History of Present Illness (HPI): A 58-year-old Caucasian male, identified as P.D., visits the clinic with a primary concern of sporadic and intense chest pain. Within the last month, he reports three different occurrences of this symptomatology, each with a short episode. The patient later recognized that the discomfort he experienced might be due to heartburn. The patient assigns a score of 0 out of 10 to his current state of despair, with a possible maximum score of 5. The patient reports experiencing localized tightness and pain in the central chest region without any radiation to other body areas. The patient claims pain is relieved when immobile or at rest but worsens when they engage in physical activities like raking leaves or climbing stairs.

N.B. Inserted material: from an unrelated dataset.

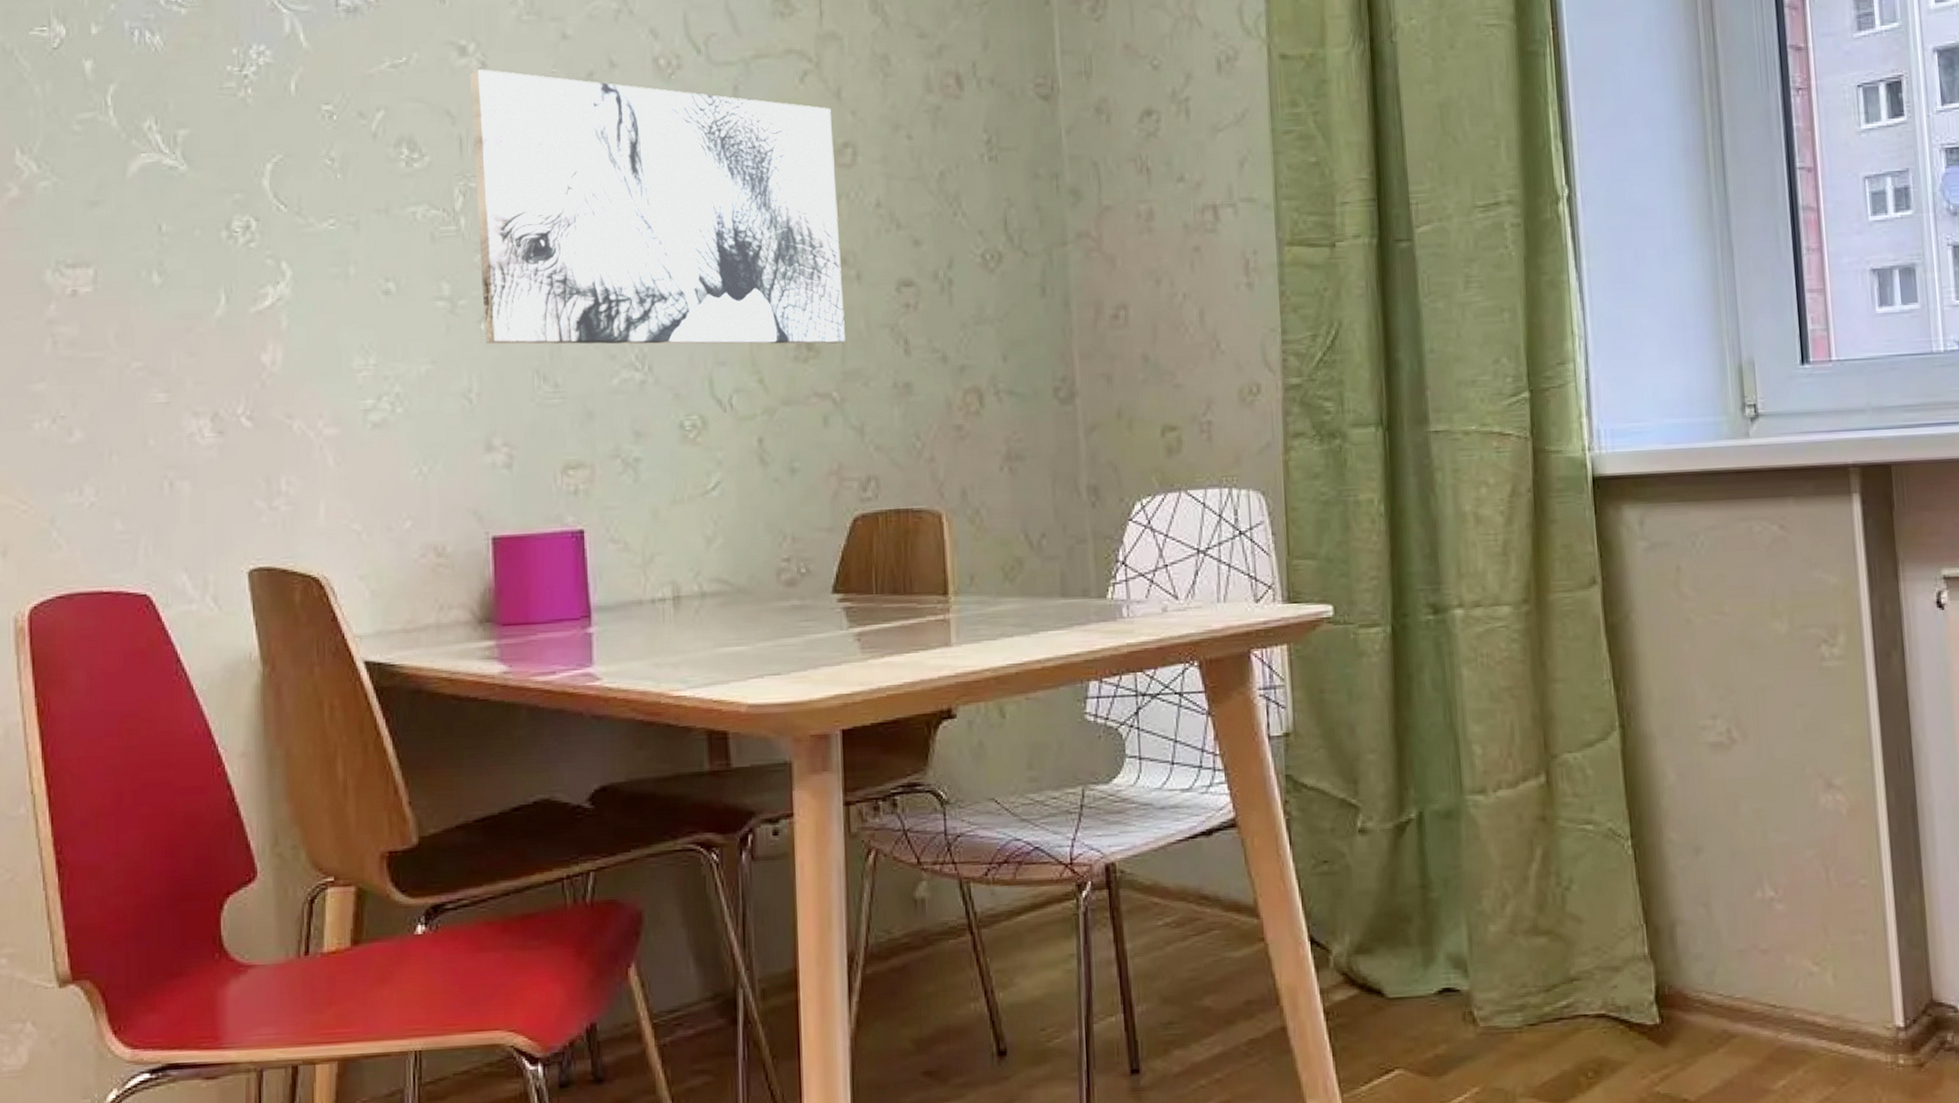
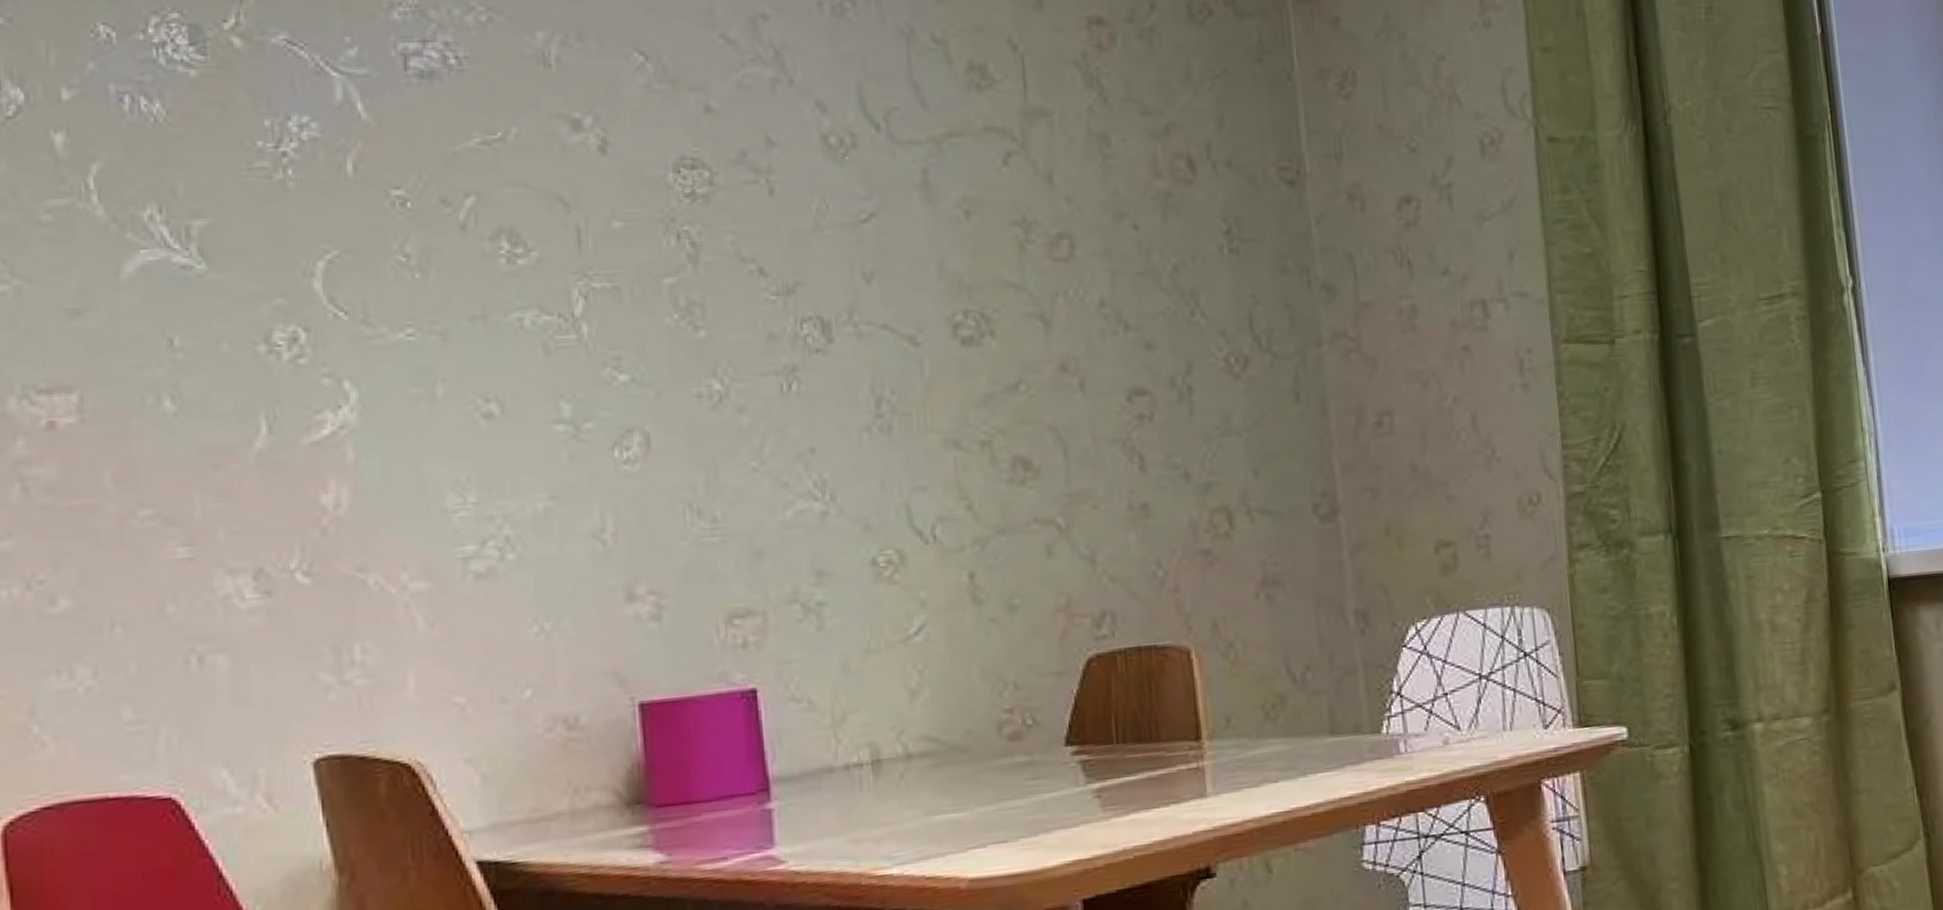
wall art: present [469,69,845,345] -> none [586,147,1069,475]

Furthermore, he reported chest discomfort following episodes of overeating.
Location- the center of the chest.
Quality- uncomfortable and tense
Quantity or severity- 5/10 at worst.
Timing, including onset, duration, and frequency- three times every month, for a little period each time.
Setting in which it occurs- when undertaking yard upkeep at home.
Factors that have aggravated or relieved the symptom: Walking up the stairs aggravates his chest discomfort, which is alleviated when he sleeps.
Associated manifestations- Mild leg cramps as a result of moving
Medications: Lipitor once daily at a dosage of 20 milligrams; Lisinopril 20 mg once every day; 1200 mg of Omega-3 Fish Oil orally twice a day. Ibuprofen 200 mg, as needed, every four hours for the pain.
Allergies: He feels sick after taking codeine. Denies sensitivity to particular foods or environments.
Past Medical History (PMH):
Past Surgical History (PSH):
Sexual/Reproductive History: He has engaged in only one instance of sexual activity during his 27-year marriage.
Personal/Social History: The patient is a licensed professional engineer. He has been married to his wife for 27 years. The patient is a mother with a 19-year-old daughter and a 26-year-old son. He asserts having a family doctor even though he had not had an appointment with them for three months. The client refutes using illicit substances like marijuana, heroin, cocaine, or any combination. The individual consumes up to three beers during the weekends. He has ceased his regular bicycle riding. Upon obtaining approval from the physician, he intends to commence his exercise regimen. The patient engages in recreational fishing activities with his companion and sibling. The patient occasionally consumes fried food but maintains satisfactory health.
Immunization History:
Significant Family History:
Review of Systems:
Constitutional: denies experiencing fatigue and attributes a weight gain of 15-20 pounds to a lack of physical activity over the past few years. He also reports the absence of night sweats, fever, or chills.
HEENT: denies any alterations in visual acuity, throat discomfort, or swallowing difficulties.
Skin: denies having pallor and cyanosis
Respiratory: denies experiencing discomfort during inspiration and dyspnea.
Neurological: denies experiencing symptoms such as faintness, dizziness, numbness, or tingling in their extremities.
Cardiovascular: has ongoing chest pains, is unable to exercise because it makes the discomfort worse, denies palpitations, denies having ever had cyanosis or blood clots, and reports easy bleeding or bruising.